Refinancing the Marital Residence in a Divorce Matter

Feb 16, 2024 | Family Law

Thomas M. Clark, Esq., (717) 221-7952,

An agreement to refinance a joint mortgage to remove one of the parties from the obligation at the time of equitable distribution is imperative if the parties are both obligated on the mortgage and one of the parties is keeping the marital home. It is important to include language in any settlement agreement regarding what will occur if refinancing is not possible and to put time limits on the party seeking refinancing to obtain a mortgage commitment. Any settlement agreement should set forth the details regarding the sale of the home including the listing price, the choice of listing agent, and the responsibility of the residential party to pay for all costs associated with the home, including any major repairs such as a heating system or roof if the party seeking to retain the home is unable to qualify to refinance. Parameters can also be set regarding the amount and time frame for reduction to the asking price or the replacement of the listing agent. The transfer of title to the property by way of deed should be contingent on the refinancing occurring. A deed can be signed and held in escrow by the non-residential party’s attorney until the time of the closing on the refinancing.

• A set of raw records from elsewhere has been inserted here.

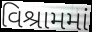
વિશ્રામમાં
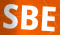
SBE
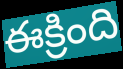
ఈక్రింది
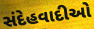
સંદેહવાદીઓ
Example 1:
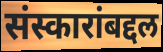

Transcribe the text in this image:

संस्कारांबद्दल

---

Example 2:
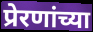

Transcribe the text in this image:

प्रेरणांच्या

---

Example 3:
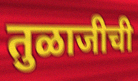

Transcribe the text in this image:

तुळाजीची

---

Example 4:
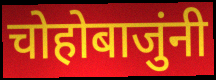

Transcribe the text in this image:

चोहोबाजुंनी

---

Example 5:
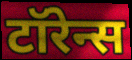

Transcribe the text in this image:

टॉरेन्स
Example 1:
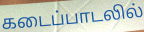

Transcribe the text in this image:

கடைப்பாடலில்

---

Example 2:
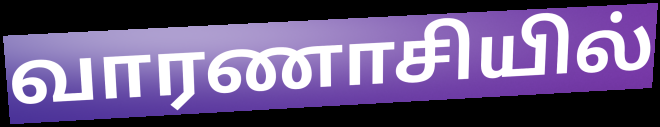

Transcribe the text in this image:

வாரணாசியில்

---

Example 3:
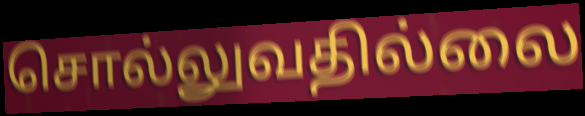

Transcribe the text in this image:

சொல்லுவதில்லை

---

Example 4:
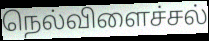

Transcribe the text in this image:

நெல்விளைச்சல்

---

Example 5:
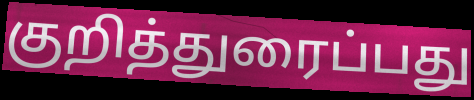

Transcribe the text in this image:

குறித்துரைப்பது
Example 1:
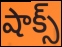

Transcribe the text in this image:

షాక్స్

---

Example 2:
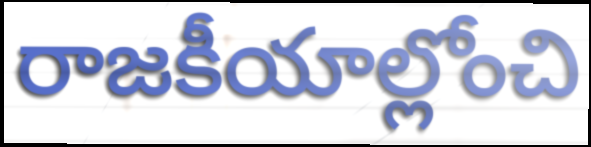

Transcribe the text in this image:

రాజకీయాల్లోంచి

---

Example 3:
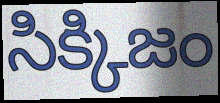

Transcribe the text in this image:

సిక్కిజం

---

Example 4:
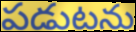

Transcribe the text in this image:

పడుటను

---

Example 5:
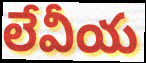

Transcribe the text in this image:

లేవీయ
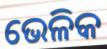
ଭେଳିକ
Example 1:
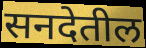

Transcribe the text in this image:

सनदेतील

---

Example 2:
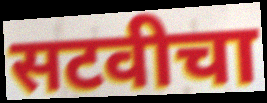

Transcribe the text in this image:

सटवीचा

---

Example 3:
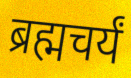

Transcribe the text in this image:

ब्रह्मचर्यं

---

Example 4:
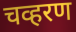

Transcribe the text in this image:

चव्हरण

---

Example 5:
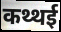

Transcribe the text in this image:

कथ्थई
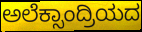
ಅಲೆಕ್ಸಾಂದ್ರಿಯದ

Refinancing into a single spouse’s name is similar to a traditional refinance, with the addition of the execution of a new deed. The refinancing spouse may refinance only the amount due on the mortgage or he or she may elect to refinance the mortgage in a greater amount, up to the equity in the property, if he or she is “buying out” or paying a lump sum cash payment to the other spouse as part of the marital settlement. If one spouse plans to keep the property and both spouses are on the mortgage, it is imperative that the parties refinance the mortgage, and not just agree that the remaining spouse will be responsible for the repayment. Even if the parties’ agreement includes a clause that the remaining spouse will indemnify and hold the other spouse harmless, that other spouse remains responsible for the mortgage in the eye of the lender. The other spouse would then have the unnecessary headache of seeking reimbursement in court, and the whole process could cause damage to his or her credit that could not be corrected by the divorce court.

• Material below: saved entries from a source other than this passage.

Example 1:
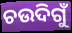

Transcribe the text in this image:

ଚଉଦିଗୁଁ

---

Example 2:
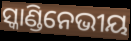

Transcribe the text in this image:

ସ୍କାଣ୍ଡିନେଭୀୟ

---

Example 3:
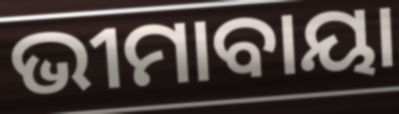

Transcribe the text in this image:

ଭୀମାବାୟା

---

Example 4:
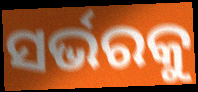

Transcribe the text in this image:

ସର୍ଭରକୁ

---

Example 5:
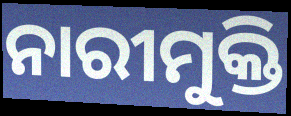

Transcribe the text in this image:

ନାରୀମୁକ୍ତି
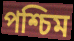
পশ্চিম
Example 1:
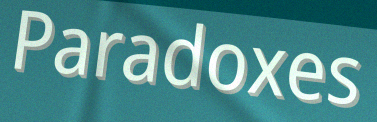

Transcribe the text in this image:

Paradoxes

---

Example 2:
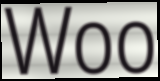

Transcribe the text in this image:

Woo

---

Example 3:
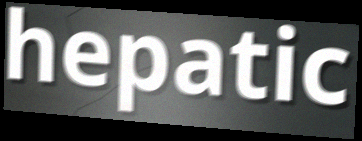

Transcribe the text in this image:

hepatic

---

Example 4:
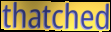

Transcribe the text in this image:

thatched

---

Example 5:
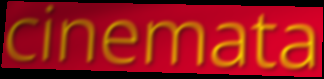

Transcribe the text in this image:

cinemata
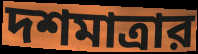
দশমাত্রার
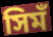
সিমঁ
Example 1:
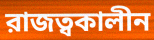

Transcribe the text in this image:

রাজত্বকালীন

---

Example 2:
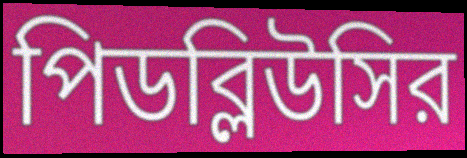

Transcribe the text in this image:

পিডব্লিউসির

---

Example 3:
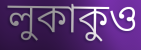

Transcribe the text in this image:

লুকাকুও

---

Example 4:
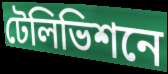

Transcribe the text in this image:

টেলিভিশনে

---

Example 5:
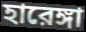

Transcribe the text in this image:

হারেঙ্গা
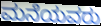
ಮನೆಯವರು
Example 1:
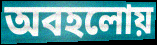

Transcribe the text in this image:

অবহলোয়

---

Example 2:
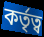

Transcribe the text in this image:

কর্তৃত্ব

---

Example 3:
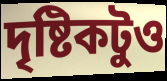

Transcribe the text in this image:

দৃষ্টিকটুও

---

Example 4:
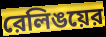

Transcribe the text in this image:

রেলিঙয়ের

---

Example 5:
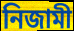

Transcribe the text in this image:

নিজামী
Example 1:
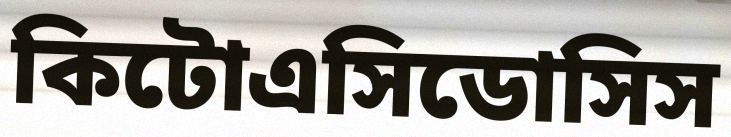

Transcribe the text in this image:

কিটোএসিডোসিস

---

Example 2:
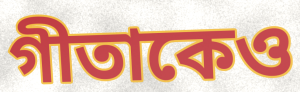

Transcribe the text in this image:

গীতাকেও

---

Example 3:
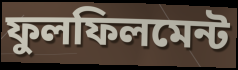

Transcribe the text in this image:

ফুলফিলমেন্ট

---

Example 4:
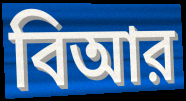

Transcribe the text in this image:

বিআর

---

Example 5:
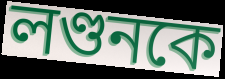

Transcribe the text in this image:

লণ্ডনকে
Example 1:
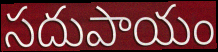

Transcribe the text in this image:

సదుపాయం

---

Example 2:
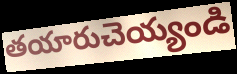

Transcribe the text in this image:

తయారుచెయ్యండి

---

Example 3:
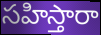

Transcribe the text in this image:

సహిస్తారా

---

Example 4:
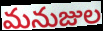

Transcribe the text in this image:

మనుజుల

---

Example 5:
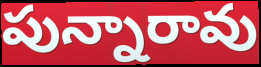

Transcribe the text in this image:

పున్నారావు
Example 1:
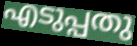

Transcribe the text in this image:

എടുപ്പതു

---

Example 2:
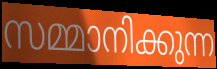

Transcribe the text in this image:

സമ്മാനിക്കുന്ന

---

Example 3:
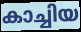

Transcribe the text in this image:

കാച്ചിയ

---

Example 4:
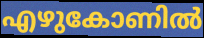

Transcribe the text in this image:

എഴുകോണിൽ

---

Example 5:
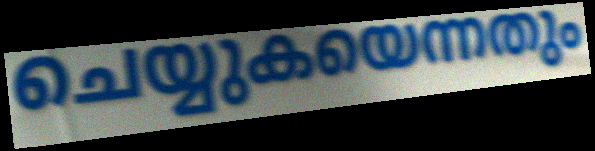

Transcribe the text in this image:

ചെയ്യുകയെന്നതും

Similar to a traditional refinance, the refinancing spouse may shop around for a mortgage at the best possible rate. The spouse may go through a mortgage broker or seek out the best rate on his or her own.  Once the spouse has located a loan at an acceptable interest rate, he or she will apply for the mortgage in his or her name alone. The attorney is often not involved in this process. The lender will be looking into all debts, assets, and income belonging to the refinancing spouse. This means that, if at the time of refinance, the refinancing spouse has significant joint debt with the relocating spouse, it could negatively impact his or her ability to qualify for a loan. When a party is planning to refinance, it is important to build a time cushion into the agreement. This way, if the other spouse is responsible for repayment or assumption of some of the joint debt, it can be arranged that the other debt is assumed or paid prior to the mortgage refinance so that the refinancing spouse can qualify.

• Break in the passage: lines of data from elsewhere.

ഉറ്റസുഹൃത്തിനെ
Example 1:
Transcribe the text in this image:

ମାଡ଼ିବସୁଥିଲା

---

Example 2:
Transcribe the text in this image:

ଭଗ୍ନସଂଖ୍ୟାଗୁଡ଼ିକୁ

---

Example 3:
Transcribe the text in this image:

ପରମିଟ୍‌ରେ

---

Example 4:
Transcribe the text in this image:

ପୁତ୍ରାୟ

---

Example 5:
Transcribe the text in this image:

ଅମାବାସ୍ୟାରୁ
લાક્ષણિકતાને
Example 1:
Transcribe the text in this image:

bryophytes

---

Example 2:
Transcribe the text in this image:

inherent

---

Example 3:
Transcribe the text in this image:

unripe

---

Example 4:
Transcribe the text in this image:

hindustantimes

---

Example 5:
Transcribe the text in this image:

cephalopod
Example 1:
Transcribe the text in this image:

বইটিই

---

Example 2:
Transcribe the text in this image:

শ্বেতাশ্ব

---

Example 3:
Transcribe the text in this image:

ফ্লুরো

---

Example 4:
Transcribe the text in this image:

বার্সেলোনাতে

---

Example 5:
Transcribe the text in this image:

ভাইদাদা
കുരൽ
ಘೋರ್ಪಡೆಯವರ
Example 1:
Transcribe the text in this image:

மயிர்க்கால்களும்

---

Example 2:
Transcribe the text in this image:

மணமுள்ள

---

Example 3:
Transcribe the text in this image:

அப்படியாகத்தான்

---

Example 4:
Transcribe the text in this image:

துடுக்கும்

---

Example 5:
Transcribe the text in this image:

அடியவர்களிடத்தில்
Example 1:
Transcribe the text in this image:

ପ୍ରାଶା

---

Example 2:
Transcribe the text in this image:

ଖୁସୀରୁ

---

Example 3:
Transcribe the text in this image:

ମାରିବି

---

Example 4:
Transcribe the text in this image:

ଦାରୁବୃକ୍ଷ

The quitclaim deed is where this process differs from a traditional refinance. The relocating spouse will have to relinquish his or her rights to the property. Many times, this will be addressed simultaneously with the signing of the property settlement agreement. The deed will be prepared prior to signing, and each party will sign the deed transferring the interest in the property from both parties to only the refinancing spouse. One of the attorneys (usually the attorney for the relocating spouse) will hold the deed in escrow until the refinance is complete.